The technology, he says, isn't there yet.

"That's a good example of, 'How do we do that?'" Martin told Rolling Stone. "How do I make sure that John [Lennon] or Paul [McCartney]'s vocal isn't just in the right-hand speaker, but also make sure that his guitar doesn't follow him if I put it in the center?"

Martin began experimenting with new software at Abbey Road Studios that might help while completing 2016's remix of The Beatles: Live at the Hollywood Bowl. The original tapes, which Giles' late father George Martin oversaw for release in 1977, had guitars and voices on the same track. Crowd noise was also mixed at distractingly high levels.
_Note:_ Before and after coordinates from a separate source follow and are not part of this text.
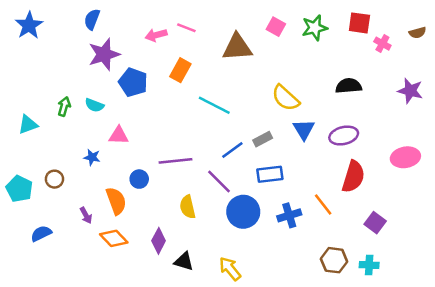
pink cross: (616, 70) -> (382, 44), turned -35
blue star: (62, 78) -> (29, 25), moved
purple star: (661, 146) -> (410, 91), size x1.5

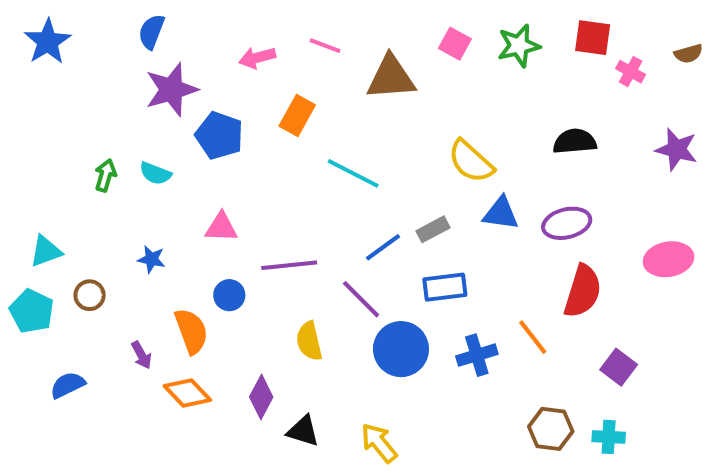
pink line: (186, 28) -> (325, 46), moved
cyan triangle: (28, 125) -> (46, 251), moved
blue triangle: (304, 129) -> (501, 213), turned -50
pink triangle: (119, 136) -> (221, 227), moved

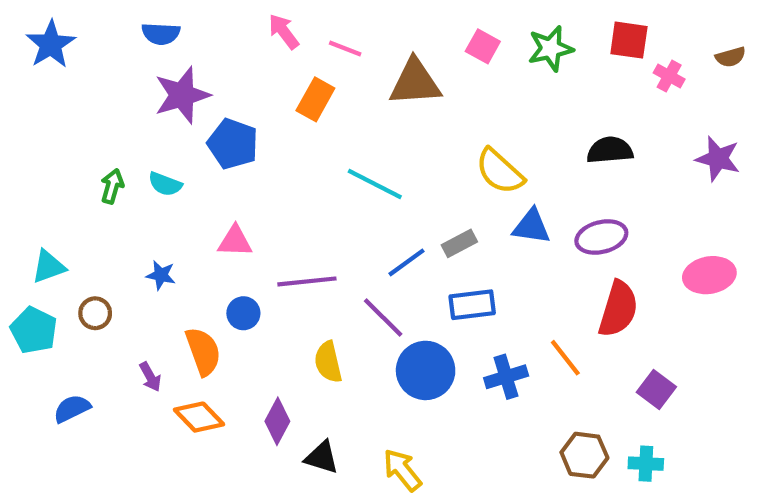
blue semicircle: (151, 32) -> (161, 34), turned -108
pink arrow: (257, 58) -> (284, 32), moved, turned 68
orange rectangle: (297, 115) -> (315, 99), moved

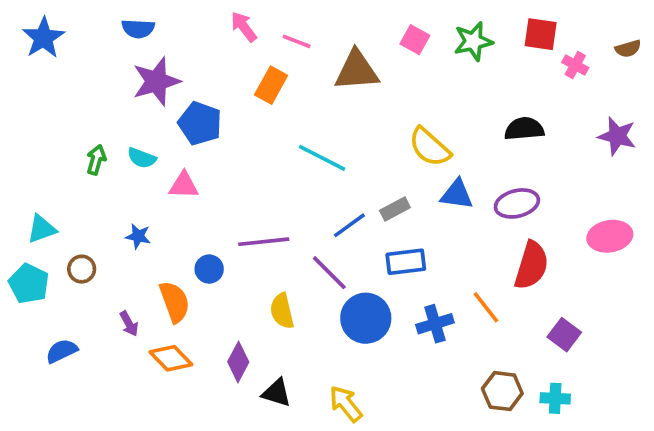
pink triangle: (235, 241) -> (184, 185), moved

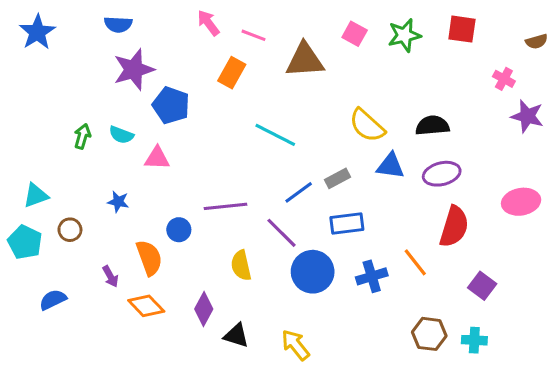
pink cross: (575, 65) -> (504, 79), moved
black semicircle: (524, 129) -> (432, 126), moved

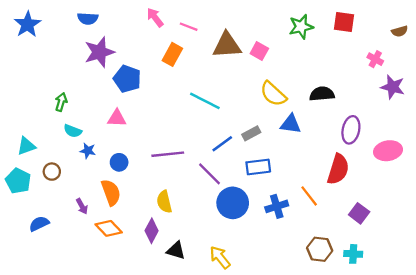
pink square: (355, 34) -> (259, 51), moved
cyan semicircle: (121, 135) -> (73, 131), moved
purple ellipse: (442, 174) -> (351, 130), moved, turned -64
blue circle: (179, 230) -> (119, 162), moved
yellow semicircle: (241, 265) -> (164, 202), moved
The younger Martin used this emerging technology to basically reverse engineer a new stereo mix by decoupling the individual elements on the old audio tracks with multiple participants. Unfortunately, the process is not yet to the point where Martin would feel comfortable trying to make similar separations in the quieter, more controlled setting of a studio recording.
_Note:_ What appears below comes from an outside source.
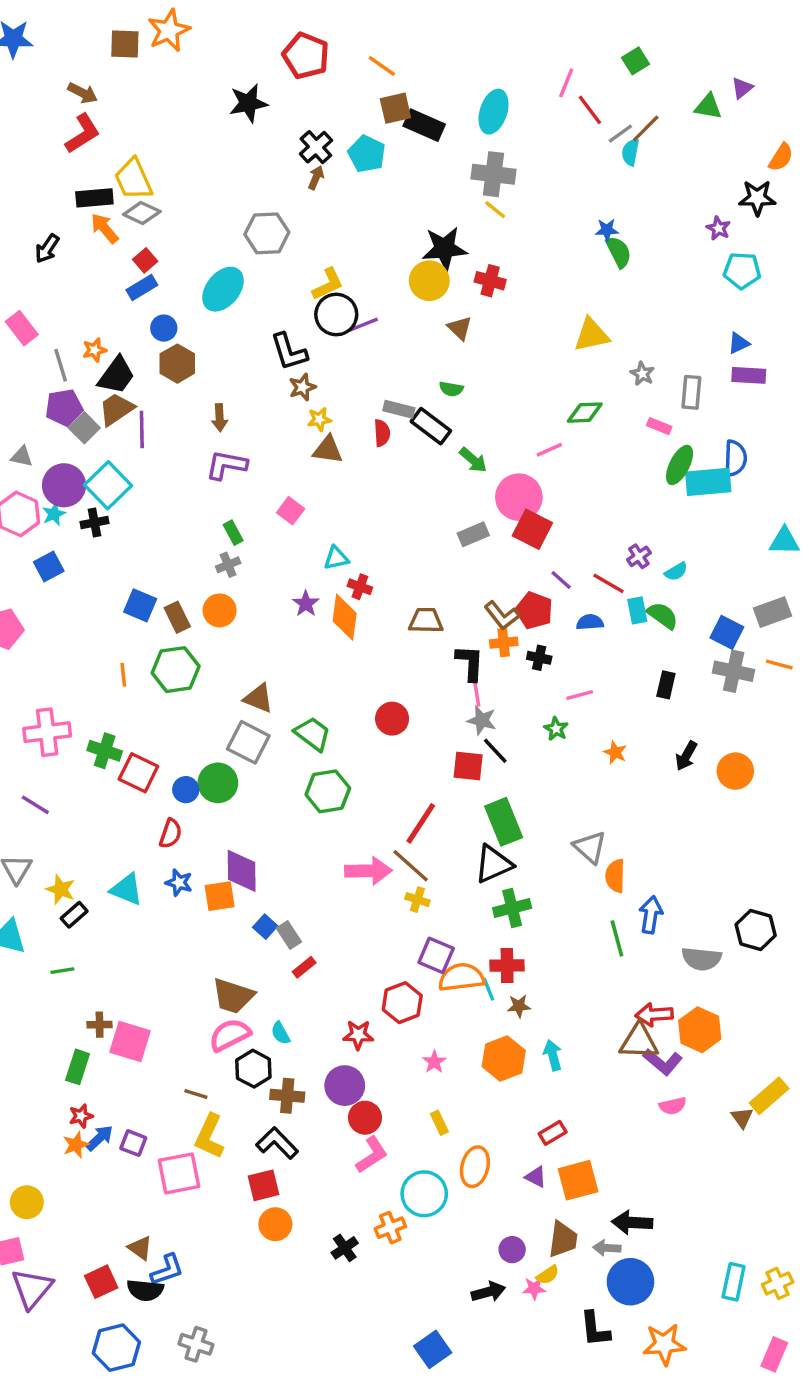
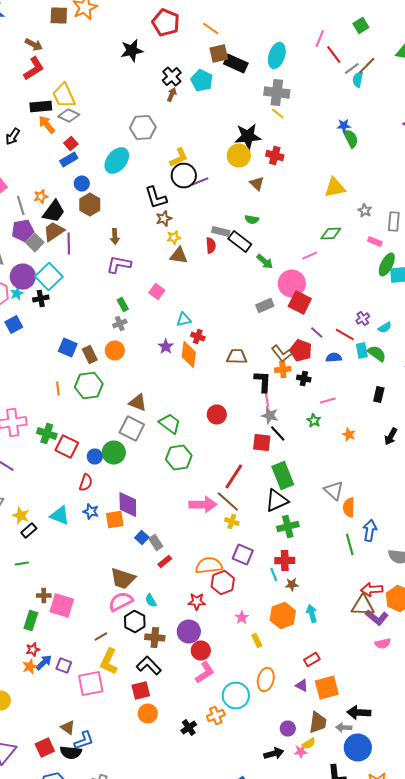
orange semicircle: (461, 977) -> (209, 566), moved
brown line: (196, 1094) -> (101, 636), turned -48
yellow rectangle: (439, 1123) -> (257, 640), moved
"I took the crowd [noise] off and and then I sort of put the crowd back on again," Martin said. "With the source-separation software, I need to make absolutely sure that it does no harm to the audio whatsoever. With things like Hollywood Bowl, to be honest, the audio is pretty cruddy anyway. So it was actually making the audio sound better, because I was reducing the screaming. I think if you compare it to the Hollywood Bowl release my dad had to work through in the '70s, it's far better."

The earliest Beatles sessions were recorded the same way, with studio performances blended onto a single track in order to take advantage of the limited tape space provided back then. On George Harrison's "Taxman," for instance, "the guitar, the bass and drums are all on one track," Martin noted. "That's why the record is basically on the left-hand side, and then there’s a shaker on the right-hand side of the center."

Top-down remixes of Rubber Soul and Revolver will have to wait, he said, until each of those things can be given its own individual platform.

"Despite the constant requests I get on Twitter or whatever to do these albums," Martin added, "I want to make sure that we can do a good job and do a beneficial job. You've got to make sure that you're doing things at the right time for the technology."

In the meantime, Martin is updating the Dolby Atmos version of the Beatles' Sgt. Pepper's Lonely Hearts Club Band, which debuted in June on Apple Music. That particular mix was done as part of a theatrical presentation, and Martin wants to adapt it for home and headphone listening.